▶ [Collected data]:

= Beginning of Section =

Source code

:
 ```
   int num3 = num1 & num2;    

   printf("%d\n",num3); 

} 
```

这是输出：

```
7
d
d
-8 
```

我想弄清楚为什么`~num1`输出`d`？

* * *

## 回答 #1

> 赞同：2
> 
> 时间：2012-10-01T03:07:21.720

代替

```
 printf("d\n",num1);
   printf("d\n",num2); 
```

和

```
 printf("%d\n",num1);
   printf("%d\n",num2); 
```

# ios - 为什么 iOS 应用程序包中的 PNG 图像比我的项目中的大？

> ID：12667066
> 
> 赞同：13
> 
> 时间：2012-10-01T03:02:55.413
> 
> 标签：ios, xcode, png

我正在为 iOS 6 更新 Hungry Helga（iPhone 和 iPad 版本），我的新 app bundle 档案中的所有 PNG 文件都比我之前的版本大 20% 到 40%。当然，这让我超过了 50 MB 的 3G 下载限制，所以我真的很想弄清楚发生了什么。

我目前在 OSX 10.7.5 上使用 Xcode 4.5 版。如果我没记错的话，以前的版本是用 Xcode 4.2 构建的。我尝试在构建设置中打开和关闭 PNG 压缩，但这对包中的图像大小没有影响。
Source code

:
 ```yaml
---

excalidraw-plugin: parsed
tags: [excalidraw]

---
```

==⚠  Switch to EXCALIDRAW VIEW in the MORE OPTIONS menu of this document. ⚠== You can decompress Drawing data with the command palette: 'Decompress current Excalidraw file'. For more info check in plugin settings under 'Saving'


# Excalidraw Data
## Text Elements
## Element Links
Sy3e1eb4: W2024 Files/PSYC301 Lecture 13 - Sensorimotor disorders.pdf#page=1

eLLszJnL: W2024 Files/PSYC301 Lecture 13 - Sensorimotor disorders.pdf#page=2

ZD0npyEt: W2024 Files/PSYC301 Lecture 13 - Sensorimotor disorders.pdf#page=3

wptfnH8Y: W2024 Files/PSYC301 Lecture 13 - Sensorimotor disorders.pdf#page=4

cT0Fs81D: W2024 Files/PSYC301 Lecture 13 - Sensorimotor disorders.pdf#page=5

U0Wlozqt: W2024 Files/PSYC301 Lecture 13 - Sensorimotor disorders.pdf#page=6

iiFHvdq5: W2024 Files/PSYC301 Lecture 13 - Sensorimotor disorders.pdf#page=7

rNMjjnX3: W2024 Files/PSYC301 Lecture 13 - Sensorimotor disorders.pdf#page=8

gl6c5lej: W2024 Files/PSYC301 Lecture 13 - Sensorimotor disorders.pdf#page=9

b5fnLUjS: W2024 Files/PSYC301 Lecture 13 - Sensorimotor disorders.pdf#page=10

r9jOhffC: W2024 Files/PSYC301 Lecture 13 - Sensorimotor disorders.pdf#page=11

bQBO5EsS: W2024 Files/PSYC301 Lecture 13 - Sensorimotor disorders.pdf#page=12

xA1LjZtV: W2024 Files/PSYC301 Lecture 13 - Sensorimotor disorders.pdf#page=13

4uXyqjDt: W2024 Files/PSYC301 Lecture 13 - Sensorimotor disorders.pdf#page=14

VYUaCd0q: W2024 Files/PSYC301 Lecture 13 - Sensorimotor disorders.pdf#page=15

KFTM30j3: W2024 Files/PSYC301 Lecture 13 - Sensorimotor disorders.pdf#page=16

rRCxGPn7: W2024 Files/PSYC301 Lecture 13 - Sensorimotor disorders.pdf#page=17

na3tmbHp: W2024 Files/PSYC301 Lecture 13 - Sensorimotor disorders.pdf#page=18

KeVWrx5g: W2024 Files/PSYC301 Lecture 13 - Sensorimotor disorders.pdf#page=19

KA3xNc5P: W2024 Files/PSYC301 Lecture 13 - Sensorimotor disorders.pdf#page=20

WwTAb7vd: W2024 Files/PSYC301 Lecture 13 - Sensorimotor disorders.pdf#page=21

= End of Section =

▶ [What you should do]: The lines above need to be restated word for word, all of them.

▶ [Reply to the exercise]:
Source code

:
 ```
   int num3 = num1 & num2;    

   printf("%d\n",num3); 

} 
```

这是输出：

```
7
d
d
-8 
```

我想弄清楚为什么`~num1`输出`d`？

* * *

## 回答 #1

> 赞同：2
> 
> 时间：2012-10-01T03:07:21.720

代替

```
 printf("d\n",num1);
   printf("d\n",num2); 
```

和

```
 printf("%d\n",num1);
   printf("%d\n",num2); 
```

# ios - 为什么 iOS 应用程序包中的 PNG 图像比我的项目中的大？

> ID：12667066
> 
> 赞同：13
> 
> 时间：2012-10-01T03:02:55.413
> 
> 标签：ios, xcode, png

我正在为 iOS 6 更新 Hungry Helga（iPhone 和 iPad 版本），我的新 app bundle 档案中的所有 PNG 文件都比我之前的版本大 20% 到 40%。当然，这让我超过了 50 MB 的 3G 下载限制，所以我真的很想弄清楚发生了什么。

我目前在 OSX 10.7.5 上使用 Xcode 4.5 版。如果我没记错的话，以前的版本是用 Xcode 4.2 构建的。我尝试在构建设置中打开和关闭 PNG 压缩，但这对包中的图像大小没有影响。
Source code

:
 ```yaml
---

excalidraw-plugin: parsed
tags: [excalidraw]

---
```

==⚠  Switch to EXCALIDRAW VIEW in the MORE OPTIONS menu of this document. ⚠== You can decompress Drawing data with the command palette: 'Decompress current Excalidraw file'. For more info check in plugin settings under 'Saving'


# Excalidraw Data
## Text Elements
## Element Links
Sy3e1eb4: W2024 Files/PSYC301 Lecture 13 - Sensorimotor disorders.pdf#page=1

eLLszJnL: W2024 Files/PSYC301 Lecture 13 - Sensorimotor disorders.pdf#page=2

ZD0npyEt: W2024 Files/PSYC301 Lecture 13 - Sensorimotor disorders.pdf#page=3

wptfnH8Y: W2024 Files/PSYC301 Lecture 13 - Sensorimotor disorders.pdf#page=4

cT0Fs81D: W2024 Files/PSYC301 Lecture 13 - Sensorimotor disorders.pdf#page=5

U0Wlozqt: W2024 Files/PSYC301 Lecture 13 - Sensorimotor disorders.pdf#page=6

iiFHvdq5: W2024 Files/PSYC301 Lecture 13 - Sensorimotor disorders.pdf#page=7

rNMjjnX3: W2024 Files/PSYC301 Lecture 13 - Sensorimotor disorders.pdf#page=8

gl6c5lej: W2024 Files/PSYC301 Lecture 13 - Sensorimotor disorders.pdf#page=9

b5fnLUjS: W2024 Files/PSYC301 Lecture 13 - Sensorimotor disorders.pdf#page=10

r9jOhffC: W2024 Files/PSYC301 Lecture 13 - Sensorimotor disorders.pdf#page=11

bQBO5EsS: W2024 Files/PSYC301 Lecture 13 - Sensorimotor disorders.pdf#page=12

xA1LjZtV: W2024 Files/PSYC301 Lecture 13 - Sensorimotor disorders.pdf#page=13

4uXyqjDt: W2024 Files/PSYC301 Lecture 13 - Sensorimotor disorders.pdf#page=14

VYUaCd0q: W2024 Files/PSYC301 Lecture 13 - Sensorimotor disorders.pdf#page=15

KFTM30j3: W2024 Files/PSYC301 Lecture 13 - Sensorimotor disorders.pdf#page=16

rRCxGPn7: W2024 Files/PSYC301 Lecture 13 - Sensorimotor disorders.pdf#page=17

na3tmbHp: W2024 Files/PSYC301 Lecture 13 - Sensorimotor disorders.pdf#page=18

KeVWrx5g: W2024 Files/PSYC301 Lecture 13 - Sensorimotor disorders.pdf#page=19

KA3xNc5P: W2024 Files/PSYC301 Lecture 13 - Sensorimotor disorders.pdf#page=20

WwTAb7vd: W2024 Files/PSYC301 Lecture 13 - Sensorimotor disorders.pdf#page=21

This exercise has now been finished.